SELECTED TEXT:
══════
Posted in Parenting

You Shall Not Pass, Santa Claus

There will be no Santa Claus at our house.

I know, I know, we are horrible parents.  But it’s OK, I can still live with myself despite the fact that we won’t be pretending that an overweight old dude will be taking 1/1000th of a second to do his thing at each house he stops at.

“But what about the magic of Christmas?”

For me the so called “magic” of Christmas doesn’t need to include telling my child that a fat and seemingly immortal (the modern depiction of Santa with his sled-pulling reindeer has been around for nearly 200 years) grandfatherly-like man will be breaking into our house through the chimney to sneak around our home, consume some milk and cookies and leave some presents under a tree.

It is also not a competition to see who will buy the biggest s***load of presents for a child (or about simply buying an incredibly unreasonable amount of gifts for said child to put under the tree for that matter).  Nor is it about calculating the monetary value of the gift received by person “X” and making sure that the gift you will be giving to person “X” is of the exact same value the next year (yes, I know someone who does this and yes I was past flabbergasted when I heard about it).
══════
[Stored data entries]
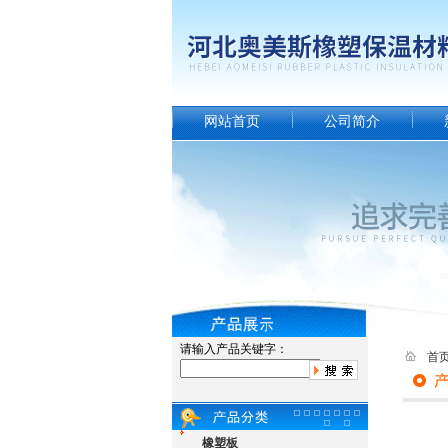
网站首页
公司简介
请输入产品关键字：
首
橡塑板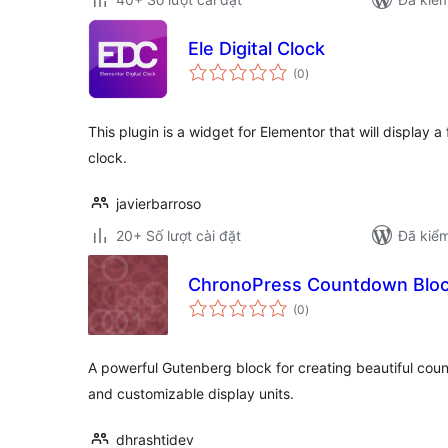
Ele Digital Clock
tổng
(0
)
đánh
giá
This plugin is a widget for Elementor that will display 
clock.
javierbarroso
20+ Số lượt cài đặt
Đã kiểm
ChronoPress Countdown Blo
tổng
(0
)
đánh
giá
A powerful Gutenberg block for creating beautiful coun
and customizable display units.
dhrashtidev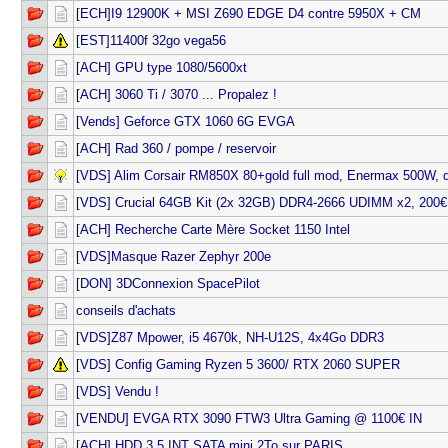
[ECH]I9 12900K + MSI Z690 EDGE D4 contre 5950X + CM
[EST]11400f 32go vega56
[ACH] GPU type 1080/5600xt
[ACH] 3060 Ti / 3070 ... Propalez !
[Vends] Geforce GTX 1060 6G EVGA
[ACH] Rad 360 / pompe / reservoir
[VDS] Alim Corsair RM850X 80+gold full mod, Enermax 500W,
[VDS] Crucial 64GB Kit (2x 32GB) DDR4-2666 UDIMM x2, 200€ 
[ACH] Recherche Carte Mère Socket 1150 Intel
[VDS]Masque Razer Zephyr 200e
[DON] 3DConnexion SpacePilot
conseils d'achats
[VDS]Z87 Mpower, i5 4670k, NH-U12S, 4x4Go DDR3
[VDS] Config Gaming Ryzen 5 3600/ RTX 2060 SUPER
[VDS] Vendu !
[VENDU] EVGA RTX 3090 FTW3 Ultra Gaming @ 1100€ IN
[ACH] HDD 3,5 INT SATA mini 2To sur PARIS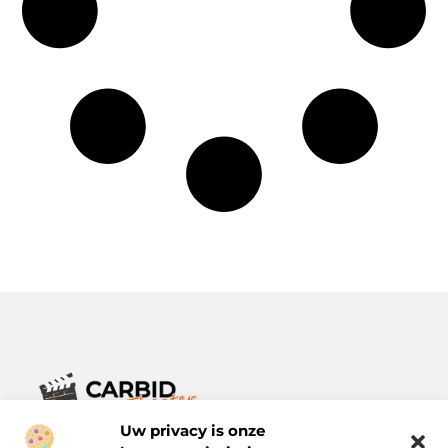
Uw privacy is onze
Verhalen die het alledaagse leven verrijken.
Ontdek een breed scala aan blogs en artikelen die je inspireren,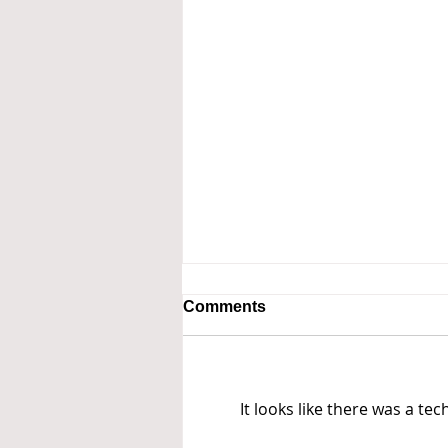
Comments
It looks like there was a te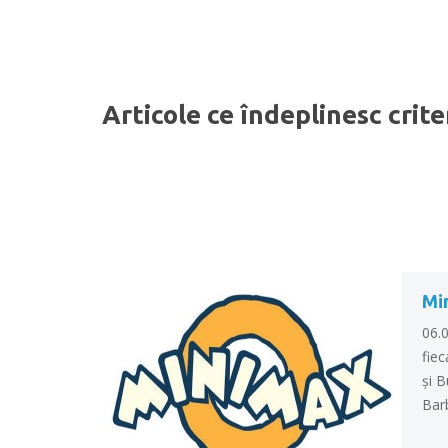
Articole ce îndeplinesc crite
Min
06.
fiec
şi B
Bar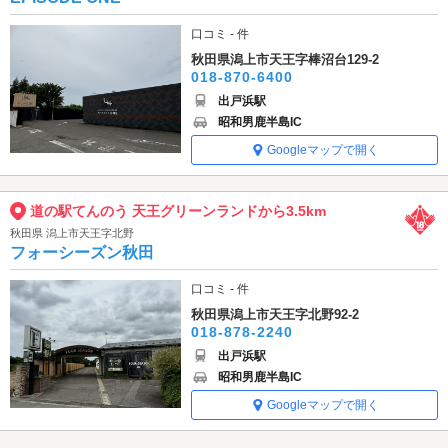
口コミ - 件
秋田県潟上市天王字棒沼台129-2
018-870-6400
出戸浜駅
昭和男鹿半島IC
Googleマップで開く
道の駅てんのう 天王グリーンランドから3.5km
秋田県 潟上市天王字北野
フォーシーズン秋田
口コミ - 件
秋田県潟上市天王字北野92-2
018-878-2240
出戸浜駅
昭和男鹿半島IC
Googleマップで開く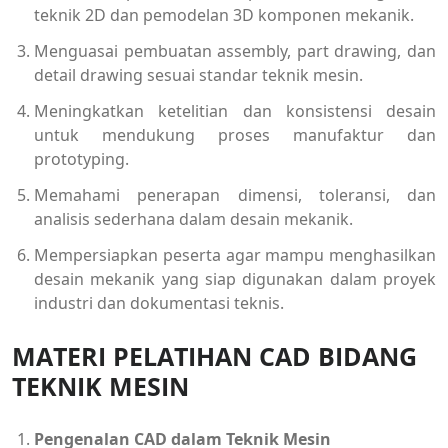
teknik 2D dan pemodelan 3D komponen mekanik.
Menguasai pembuatan assembly, part drawing, dan
detail drawing sesuai standar teknik mesin.
Meningkatkan ketelitian dan konsistensi desain
untuk mendukung proses manufaktur dan
prototyping.
Memahami penerapan dimensi, toleransi, dan
analisis sederhana dalam desain mekanik.
Mempersiapkan peserta agar mampu menghasilkan
desain mekanik yang siap digunakan dalam proyek
industri dan dokumentasi teknis.
MATERI PELATIHAN CAD BIDANG
TEKNIK MESIN
Pengenalan CAD dalam Teknik Mesin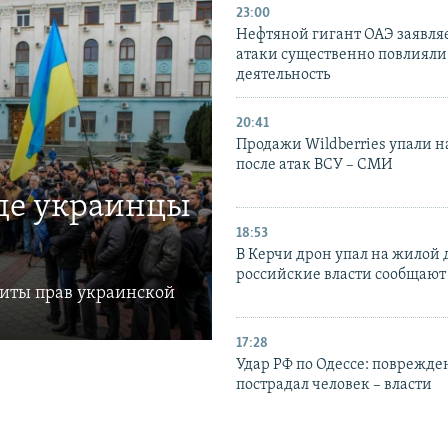
23:00
Нефтяной гигант ОАЭ заявляе
атаки существенно повлияли 
деятельность
20:41
Продажи Wildberries упали н
после атак ВСУ – СМИ
где украинцы
18:53
В Керчи дрон упал на жилой 
российские власти сообщают
щиты прав украинской
17:28
Удар РФ по Одессе: поврежде
пострадал человек – власти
══════
REQUEST: Please proceed with the post about skipping Santa Claus, picking up right after its final sentence. The data is separate material from the post about skipping Santa Claus.

EXERCISE RESULT:
For me, the magic of Christmas resides in spending quality-time with family and giving.  Notice I did not say “gifting”, but “giving”.  There is a world of difference between the two in my opinion.  One can give time (as in spend time with someone, help around the house…) and that simple act can be very much more appreciated than the most expensive present.

Our tradition over the past years has been to have some fun in the kitchen and cook up some food that we know our parents and friends will appreciate and will be able to use throughout the year.  I also enjoy crafting my gifts and though I do purchase some gifts, I will do so only if I see something that makes my brain say “WOW, person “X” would really love this!”.  I don’t like following lists and I certainly don’t count to make sure that I spent “enough” money on each person.  I want my son to have fun: to cook and bake with us, to craft with us.  I want him to learn that it’s not the actual present that counts, but the time taken to think about the person who will be receiving the present.  For me, that is the magic of Christmas.

“But, don’t you remember how disappointed you were when you learned that Santa didn’t exist?”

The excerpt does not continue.